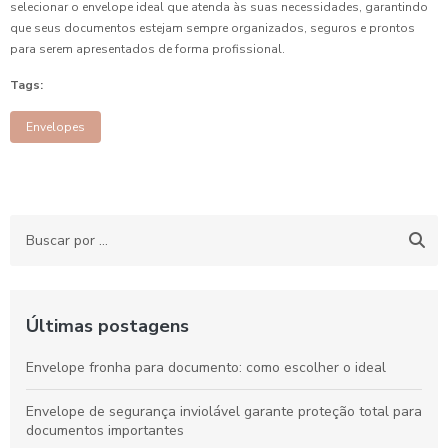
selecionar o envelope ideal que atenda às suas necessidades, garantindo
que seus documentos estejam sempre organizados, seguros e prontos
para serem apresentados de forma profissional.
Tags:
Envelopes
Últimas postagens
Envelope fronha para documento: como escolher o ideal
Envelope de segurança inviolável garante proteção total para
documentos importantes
_ _ _ _
**Task description**
Reproduce the text lines from the items above as a numbered list, omitting any blank lines and leaving the pictures out.

**Reply**
1. selecionar o envelope ideal que atenda às suas necessidades, garantindo
2. que seus documentos estejam sempre organizados, seguros e prontos
3. para serem apresentados de forma profissional.
4. Tags:
5. Envelopes
6. Últimas postagens
7. Envelope fronha para documento: como escolher o ideal
8. Envelope de segurança inviolável garante proteção total para
9. documentos importantes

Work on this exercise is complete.